[Task requirements] Begin your copy at the line with "288 316 83.1" in the records below and end it at the line with "17 111 69.21", restating each line word for word; omit the pictures.

[Exercise materials]
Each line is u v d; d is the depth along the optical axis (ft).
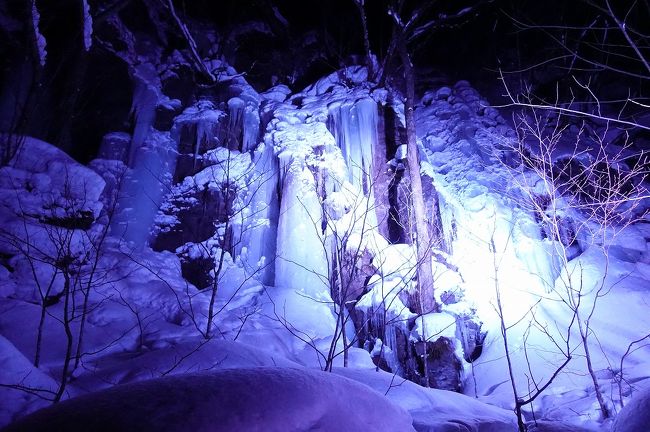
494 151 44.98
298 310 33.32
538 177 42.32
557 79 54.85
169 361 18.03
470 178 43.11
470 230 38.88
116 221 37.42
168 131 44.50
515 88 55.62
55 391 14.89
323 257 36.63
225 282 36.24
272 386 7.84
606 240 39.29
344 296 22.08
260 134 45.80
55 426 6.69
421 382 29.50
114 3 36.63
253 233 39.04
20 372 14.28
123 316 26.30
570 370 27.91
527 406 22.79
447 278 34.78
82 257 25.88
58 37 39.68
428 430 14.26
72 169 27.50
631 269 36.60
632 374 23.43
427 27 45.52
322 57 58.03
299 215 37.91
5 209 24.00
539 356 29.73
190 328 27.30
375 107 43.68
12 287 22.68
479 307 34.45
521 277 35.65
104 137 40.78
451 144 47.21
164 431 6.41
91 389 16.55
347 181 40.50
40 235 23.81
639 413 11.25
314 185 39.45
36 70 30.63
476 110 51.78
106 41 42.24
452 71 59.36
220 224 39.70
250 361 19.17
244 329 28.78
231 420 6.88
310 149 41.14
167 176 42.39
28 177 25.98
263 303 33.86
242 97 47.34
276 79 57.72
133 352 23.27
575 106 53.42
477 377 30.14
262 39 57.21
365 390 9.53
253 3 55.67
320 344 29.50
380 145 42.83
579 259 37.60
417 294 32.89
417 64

---

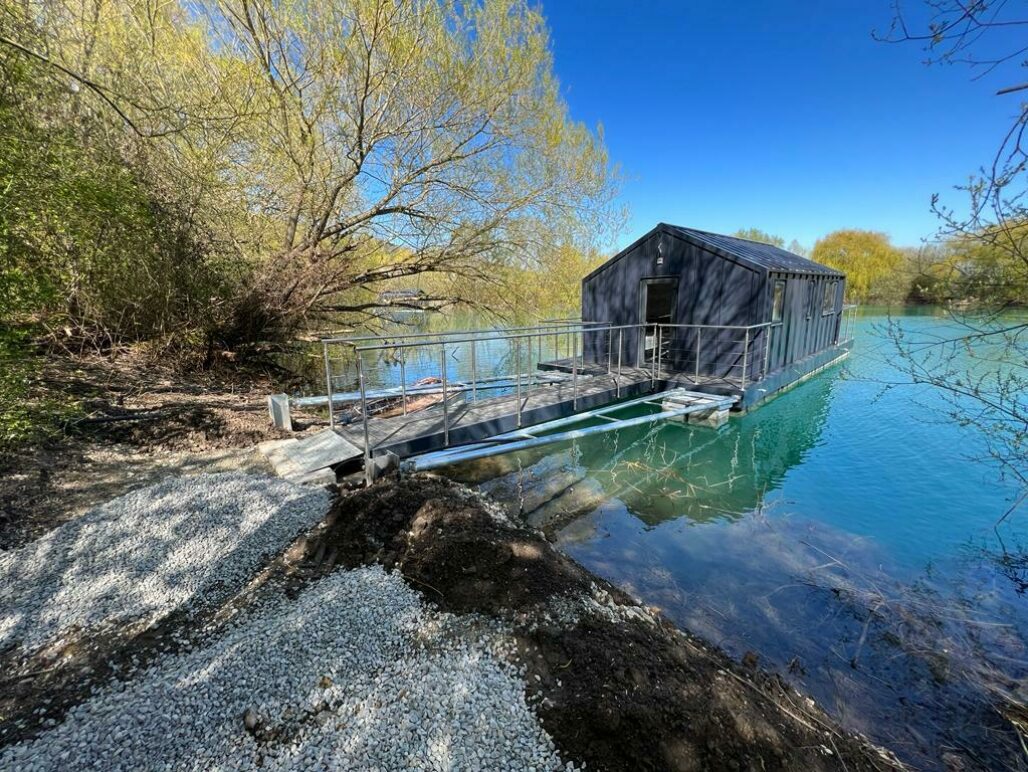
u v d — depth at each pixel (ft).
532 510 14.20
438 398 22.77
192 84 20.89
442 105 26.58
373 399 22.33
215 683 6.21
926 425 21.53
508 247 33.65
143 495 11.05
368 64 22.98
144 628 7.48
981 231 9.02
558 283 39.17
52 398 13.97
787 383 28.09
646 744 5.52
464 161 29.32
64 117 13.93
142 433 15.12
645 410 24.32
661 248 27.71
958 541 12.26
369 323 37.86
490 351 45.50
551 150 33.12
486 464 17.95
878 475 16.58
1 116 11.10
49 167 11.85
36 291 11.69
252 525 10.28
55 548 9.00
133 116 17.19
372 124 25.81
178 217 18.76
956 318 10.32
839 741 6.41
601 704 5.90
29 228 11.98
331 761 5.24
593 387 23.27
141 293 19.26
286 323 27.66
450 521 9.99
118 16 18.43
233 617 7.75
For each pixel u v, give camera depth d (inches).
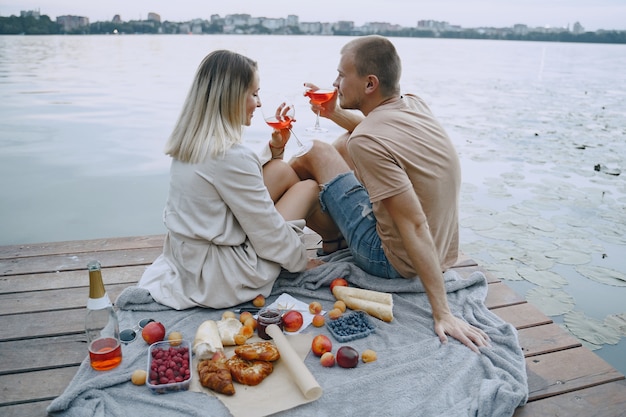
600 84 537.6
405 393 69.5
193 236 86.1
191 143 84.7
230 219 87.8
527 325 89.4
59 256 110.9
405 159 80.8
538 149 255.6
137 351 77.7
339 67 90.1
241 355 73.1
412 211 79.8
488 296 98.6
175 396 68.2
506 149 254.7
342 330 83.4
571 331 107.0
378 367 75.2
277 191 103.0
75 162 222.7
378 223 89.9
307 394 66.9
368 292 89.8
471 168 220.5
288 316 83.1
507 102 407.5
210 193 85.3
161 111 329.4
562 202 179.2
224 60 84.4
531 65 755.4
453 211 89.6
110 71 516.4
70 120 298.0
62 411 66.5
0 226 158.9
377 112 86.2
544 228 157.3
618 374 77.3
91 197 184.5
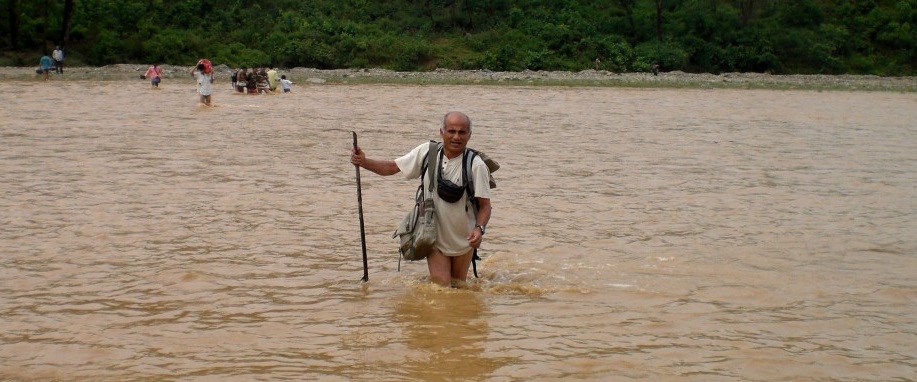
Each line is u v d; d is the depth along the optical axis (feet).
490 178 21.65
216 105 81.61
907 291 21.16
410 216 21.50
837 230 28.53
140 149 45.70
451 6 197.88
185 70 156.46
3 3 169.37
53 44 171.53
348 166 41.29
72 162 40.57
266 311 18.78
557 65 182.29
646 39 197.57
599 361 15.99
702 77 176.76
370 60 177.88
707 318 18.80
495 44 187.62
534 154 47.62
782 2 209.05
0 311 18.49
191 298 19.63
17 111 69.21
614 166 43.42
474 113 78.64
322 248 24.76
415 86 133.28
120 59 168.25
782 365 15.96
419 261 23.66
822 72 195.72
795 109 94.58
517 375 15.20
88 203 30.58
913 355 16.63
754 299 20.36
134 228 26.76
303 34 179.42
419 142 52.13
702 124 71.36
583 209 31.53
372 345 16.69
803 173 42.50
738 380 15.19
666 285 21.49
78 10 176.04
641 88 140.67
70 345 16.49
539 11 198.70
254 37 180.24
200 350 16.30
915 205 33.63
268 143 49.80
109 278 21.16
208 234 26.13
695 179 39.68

[Exercise result]
288 316 83.1
507 102 407.5
210 193 85.3
161 111 329.4
562 202 179.2
224 60 84.4
531 65 755.4
453 211 89.6
110 71 516.4
70 120 298.0
62 411 66.5
0 226 158.9
377 112 86.2
544 228 157.3
618 374 77.3
91 197 184.5
Each line is u v d; d is the depth along the optical axis (feet).
490 178 21.65
216 105 81.61
907 291 21.16
410 216 21.50
837 230 28.53
140 149 45.70
451 6 197.88
185 70 156.46
3 3 169.37
53 44 171.53
348 166 41.29
72 162 40.57
266 311 18.78
557 65 182.29
646 39 197.57
599 361 15.99
702 77 176.76
370 60 177.88
707 318 18.80
495 44 187.62
534 154 47.62
782 2 209.05
0 311 18.49
191 298 19.63
17 111 69.21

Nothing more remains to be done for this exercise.